Why JDLP in District 14? 

Why a Japanese DLP in District 14

The Japanese dual-language initiative was borne out of a need for more high quality dual-language programs (DLPs) in D14 public schools.  Our community has seen first-hand how a strong dual-language program can transform school communities in just a few short years (PS 84 and PS 110, for example).  We are even seeing a trend of D14 parents opting out of G&T programs to send their children to DLPs instead.  To make our Japanese DLP a reality we were in search of a “hidden gem” in D14 that embodied all the qualities we look for in a school: strong, visionary administration, progressive community of teachers and learners, and strong partnerships with local resources.

We have seen with our own eyes how rapidly gentrification transformed the landscape of our neighborhood  – high rise condos bringing in wealthier families not interested in exploring public school options beyond the 3 or 4 schools mentioned on the parent listservs. Only a handful of public schools have been able to attract these families: PS 84 has a successful Spanish dual-language program; PS 110 with French DLP;  PS 132 with the G&T program; and most recently, PS 414 Brooklyn Arbor with their focus on green and environmental curriculum alongside a Spanish DLP program. Our goal is partner with an unknown yet wonderful public school to build a program that will not only benefit its existing community but also draw parents from all around the district.
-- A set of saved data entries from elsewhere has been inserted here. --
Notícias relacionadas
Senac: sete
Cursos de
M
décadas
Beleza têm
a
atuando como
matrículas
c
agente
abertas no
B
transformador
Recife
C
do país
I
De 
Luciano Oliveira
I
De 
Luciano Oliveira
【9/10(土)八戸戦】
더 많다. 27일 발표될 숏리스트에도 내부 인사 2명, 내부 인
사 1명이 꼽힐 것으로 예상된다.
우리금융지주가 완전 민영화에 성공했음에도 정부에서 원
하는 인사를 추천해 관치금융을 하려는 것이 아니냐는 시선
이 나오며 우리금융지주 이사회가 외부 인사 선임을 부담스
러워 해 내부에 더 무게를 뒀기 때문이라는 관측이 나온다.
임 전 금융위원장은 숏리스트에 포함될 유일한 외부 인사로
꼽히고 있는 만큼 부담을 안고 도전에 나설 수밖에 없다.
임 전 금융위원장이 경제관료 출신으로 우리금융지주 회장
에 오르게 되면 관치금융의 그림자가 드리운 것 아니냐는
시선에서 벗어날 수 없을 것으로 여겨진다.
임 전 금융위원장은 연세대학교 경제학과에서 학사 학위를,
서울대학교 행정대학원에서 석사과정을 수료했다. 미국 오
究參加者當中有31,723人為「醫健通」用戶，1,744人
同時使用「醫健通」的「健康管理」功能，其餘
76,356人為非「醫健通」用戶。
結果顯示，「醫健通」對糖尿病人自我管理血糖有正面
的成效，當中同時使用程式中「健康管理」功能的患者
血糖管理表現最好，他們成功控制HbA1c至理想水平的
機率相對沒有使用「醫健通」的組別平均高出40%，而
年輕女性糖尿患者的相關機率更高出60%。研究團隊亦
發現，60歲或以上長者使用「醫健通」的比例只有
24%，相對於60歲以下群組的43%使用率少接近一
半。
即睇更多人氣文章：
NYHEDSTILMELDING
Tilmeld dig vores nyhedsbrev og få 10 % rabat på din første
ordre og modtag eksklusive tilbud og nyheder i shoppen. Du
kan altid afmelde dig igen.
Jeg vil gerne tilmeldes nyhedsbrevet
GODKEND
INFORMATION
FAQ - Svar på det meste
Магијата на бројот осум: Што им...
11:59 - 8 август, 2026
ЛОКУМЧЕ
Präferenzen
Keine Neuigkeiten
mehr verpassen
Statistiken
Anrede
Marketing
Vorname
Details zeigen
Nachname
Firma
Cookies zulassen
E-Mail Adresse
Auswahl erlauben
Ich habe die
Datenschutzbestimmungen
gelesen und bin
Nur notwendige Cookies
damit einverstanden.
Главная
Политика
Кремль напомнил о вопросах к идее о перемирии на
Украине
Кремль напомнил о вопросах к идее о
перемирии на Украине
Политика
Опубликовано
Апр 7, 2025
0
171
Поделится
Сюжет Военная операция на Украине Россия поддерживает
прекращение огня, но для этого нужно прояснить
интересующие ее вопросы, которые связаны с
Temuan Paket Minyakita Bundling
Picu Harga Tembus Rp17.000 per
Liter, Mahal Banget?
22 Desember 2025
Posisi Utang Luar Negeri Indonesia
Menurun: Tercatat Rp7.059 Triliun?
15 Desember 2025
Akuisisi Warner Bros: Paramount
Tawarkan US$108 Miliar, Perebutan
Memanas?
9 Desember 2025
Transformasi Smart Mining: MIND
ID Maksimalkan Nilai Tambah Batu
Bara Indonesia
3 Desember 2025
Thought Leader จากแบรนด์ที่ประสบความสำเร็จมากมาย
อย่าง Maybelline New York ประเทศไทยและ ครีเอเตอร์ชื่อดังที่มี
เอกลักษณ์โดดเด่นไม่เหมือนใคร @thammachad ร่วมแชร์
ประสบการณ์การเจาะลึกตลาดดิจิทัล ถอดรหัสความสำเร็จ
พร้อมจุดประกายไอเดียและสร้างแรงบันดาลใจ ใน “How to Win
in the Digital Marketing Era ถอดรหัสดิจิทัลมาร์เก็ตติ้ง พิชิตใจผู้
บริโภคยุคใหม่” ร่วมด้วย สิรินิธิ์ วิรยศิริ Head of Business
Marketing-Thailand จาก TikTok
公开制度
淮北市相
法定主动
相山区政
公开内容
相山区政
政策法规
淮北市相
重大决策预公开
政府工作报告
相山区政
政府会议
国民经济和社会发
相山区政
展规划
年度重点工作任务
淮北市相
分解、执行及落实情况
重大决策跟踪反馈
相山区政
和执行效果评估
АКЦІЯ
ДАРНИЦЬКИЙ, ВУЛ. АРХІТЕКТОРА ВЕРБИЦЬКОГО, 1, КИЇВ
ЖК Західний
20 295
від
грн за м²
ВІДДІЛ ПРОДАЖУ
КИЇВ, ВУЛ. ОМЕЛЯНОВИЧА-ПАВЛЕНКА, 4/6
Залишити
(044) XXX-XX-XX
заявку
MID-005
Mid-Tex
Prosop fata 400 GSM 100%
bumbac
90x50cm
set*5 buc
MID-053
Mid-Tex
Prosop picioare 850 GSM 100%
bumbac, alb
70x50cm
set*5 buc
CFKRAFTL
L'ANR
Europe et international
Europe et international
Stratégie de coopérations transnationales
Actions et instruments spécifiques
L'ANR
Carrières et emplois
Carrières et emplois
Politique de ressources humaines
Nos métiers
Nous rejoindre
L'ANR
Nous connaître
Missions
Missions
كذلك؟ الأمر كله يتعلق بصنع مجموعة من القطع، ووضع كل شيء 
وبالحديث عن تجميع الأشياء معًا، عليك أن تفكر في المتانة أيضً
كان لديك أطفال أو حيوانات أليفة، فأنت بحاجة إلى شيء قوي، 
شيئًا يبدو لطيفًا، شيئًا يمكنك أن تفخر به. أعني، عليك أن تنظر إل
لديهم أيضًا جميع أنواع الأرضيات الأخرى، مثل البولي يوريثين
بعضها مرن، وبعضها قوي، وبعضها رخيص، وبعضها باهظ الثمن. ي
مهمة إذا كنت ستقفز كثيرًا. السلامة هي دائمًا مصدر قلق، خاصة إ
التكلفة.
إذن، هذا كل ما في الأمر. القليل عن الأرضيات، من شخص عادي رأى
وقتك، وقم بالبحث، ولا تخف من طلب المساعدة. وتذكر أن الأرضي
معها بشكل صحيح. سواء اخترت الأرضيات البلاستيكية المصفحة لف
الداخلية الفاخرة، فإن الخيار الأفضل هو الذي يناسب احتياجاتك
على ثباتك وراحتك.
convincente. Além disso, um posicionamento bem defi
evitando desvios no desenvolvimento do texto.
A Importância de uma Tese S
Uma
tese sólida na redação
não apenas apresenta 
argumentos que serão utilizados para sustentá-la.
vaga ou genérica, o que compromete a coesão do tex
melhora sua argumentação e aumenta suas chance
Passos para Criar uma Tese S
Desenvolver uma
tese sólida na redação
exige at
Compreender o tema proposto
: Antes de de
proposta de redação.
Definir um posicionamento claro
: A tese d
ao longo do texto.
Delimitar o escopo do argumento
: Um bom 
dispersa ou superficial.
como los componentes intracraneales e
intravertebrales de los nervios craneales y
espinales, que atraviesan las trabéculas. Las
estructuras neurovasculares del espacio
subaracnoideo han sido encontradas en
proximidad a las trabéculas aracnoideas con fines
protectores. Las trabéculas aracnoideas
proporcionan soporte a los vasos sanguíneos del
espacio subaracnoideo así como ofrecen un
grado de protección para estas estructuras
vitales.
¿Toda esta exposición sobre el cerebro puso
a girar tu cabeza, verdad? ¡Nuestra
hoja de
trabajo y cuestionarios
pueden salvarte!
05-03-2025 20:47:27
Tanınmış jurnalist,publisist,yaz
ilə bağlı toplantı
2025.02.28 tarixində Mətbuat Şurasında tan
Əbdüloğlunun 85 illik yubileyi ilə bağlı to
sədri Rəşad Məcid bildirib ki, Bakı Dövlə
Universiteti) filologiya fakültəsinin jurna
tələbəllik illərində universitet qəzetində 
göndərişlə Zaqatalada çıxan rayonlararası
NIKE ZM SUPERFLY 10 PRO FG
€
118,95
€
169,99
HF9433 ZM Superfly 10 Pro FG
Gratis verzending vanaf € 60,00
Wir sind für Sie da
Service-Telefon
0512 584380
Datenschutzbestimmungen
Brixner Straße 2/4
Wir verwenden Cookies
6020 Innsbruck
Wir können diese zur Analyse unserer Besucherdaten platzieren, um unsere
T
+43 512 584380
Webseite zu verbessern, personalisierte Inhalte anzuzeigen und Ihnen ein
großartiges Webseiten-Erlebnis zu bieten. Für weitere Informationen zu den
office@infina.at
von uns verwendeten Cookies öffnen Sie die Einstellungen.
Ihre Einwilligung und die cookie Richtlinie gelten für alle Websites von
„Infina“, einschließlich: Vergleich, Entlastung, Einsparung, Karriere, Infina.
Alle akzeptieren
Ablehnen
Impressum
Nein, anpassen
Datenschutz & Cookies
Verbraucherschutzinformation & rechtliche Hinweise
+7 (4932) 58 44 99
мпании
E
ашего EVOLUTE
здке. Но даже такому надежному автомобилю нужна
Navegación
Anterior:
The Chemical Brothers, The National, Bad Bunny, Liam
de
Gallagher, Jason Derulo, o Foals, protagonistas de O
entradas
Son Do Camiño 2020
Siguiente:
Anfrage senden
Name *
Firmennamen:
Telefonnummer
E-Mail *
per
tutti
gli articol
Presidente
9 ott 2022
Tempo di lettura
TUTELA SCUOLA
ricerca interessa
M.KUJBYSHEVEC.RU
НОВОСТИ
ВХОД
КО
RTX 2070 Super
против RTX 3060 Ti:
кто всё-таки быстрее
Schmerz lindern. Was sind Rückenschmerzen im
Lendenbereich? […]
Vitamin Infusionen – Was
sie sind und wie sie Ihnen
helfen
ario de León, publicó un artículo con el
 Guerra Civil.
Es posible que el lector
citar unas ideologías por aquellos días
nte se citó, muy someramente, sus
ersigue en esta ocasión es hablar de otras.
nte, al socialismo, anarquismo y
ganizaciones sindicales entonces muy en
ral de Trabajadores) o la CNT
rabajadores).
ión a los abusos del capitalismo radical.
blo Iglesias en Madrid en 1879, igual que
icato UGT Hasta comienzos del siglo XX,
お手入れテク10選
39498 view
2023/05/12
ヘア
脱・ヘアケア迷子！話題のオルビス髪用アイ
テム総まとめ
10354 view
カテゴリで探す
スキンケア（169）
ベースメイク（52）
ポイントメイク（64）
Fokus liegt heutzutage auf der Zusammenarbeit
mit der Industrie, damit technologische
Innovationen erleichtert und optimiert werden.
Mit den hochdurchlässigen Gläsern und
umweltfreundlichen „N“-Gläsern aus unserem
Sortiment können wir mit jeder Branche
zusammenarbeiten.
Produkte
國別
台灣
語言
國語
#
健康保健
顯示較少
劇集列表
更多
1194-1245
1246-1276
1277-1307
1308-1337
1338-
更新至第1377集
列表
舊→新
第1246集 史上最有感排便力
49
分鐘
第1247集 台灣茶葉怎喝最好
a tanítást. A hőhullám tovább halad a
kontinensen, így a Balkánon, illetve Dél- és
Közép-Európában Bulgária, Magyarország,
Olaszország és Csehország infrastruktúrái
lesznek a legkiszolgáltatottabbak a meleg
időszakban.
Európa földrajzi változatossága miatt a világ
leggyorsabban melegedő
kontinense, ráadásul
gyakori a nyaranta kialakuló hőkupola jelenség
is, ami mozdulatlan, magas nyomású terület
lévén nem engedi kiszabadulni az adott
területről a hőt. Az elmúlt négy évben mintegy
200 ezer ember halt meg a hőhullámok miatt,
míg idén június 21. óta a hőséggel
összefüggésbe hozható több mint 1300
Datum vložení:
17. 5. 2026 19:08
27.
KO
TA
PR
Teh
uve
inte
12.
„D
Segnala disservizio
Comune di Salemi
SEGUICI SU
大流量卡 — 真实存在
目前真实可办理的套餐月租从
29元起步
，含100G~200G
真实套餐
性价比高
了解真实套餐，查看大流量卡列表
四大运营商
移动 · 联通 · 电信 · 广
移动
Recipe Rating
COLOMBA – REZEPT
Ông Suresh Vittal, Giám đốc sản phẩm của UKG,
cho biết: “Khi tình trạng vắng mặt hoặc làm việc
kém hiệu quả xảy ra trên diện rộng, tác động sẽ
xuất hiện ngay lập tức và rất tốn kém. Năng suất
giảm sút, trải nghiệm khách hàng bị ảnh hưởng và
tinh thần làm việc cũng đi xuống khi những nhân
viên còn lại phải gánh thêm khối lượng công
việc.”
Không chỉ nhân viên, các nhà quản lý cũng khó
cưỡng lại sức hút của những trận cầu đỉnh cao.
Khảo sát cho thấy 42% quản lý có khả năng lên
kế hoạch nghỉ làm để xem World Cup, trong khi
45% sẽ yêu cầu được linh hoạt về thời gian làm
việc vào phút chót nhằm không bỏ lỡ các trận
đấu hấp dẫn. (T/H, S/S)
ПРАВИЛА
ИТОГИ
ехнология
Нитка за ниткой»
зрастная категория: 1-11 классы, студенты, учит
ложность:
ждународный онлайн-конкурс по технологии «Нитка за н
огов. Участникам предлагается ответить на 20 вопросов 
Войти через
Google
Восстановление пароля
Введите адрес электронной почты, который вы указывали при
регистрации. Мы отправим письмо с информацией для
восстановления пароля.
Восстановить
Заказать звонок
D14 has the second highest population of Japanese-speaking families in all of Brooklyn with the first being in D15 Park Slope. These Japanese families are first generation, many having immigrated since 2000.  As this community grew, they formed the Brooklyn Japanese American Family Association (BJAFA) in 2005. Within this community, most have college or professional degrees and many are artists and business owners.  There is a strong desire to have their children speak Japanese and retain as much of their cultural values while growing up in America.  Families readily spend money for private bilingual or Japanese instruction in weekend, after-school, and preschool programs.  When we build this program in PS 147, this will be the very first Japanese dual-language program in all of NYC DOE.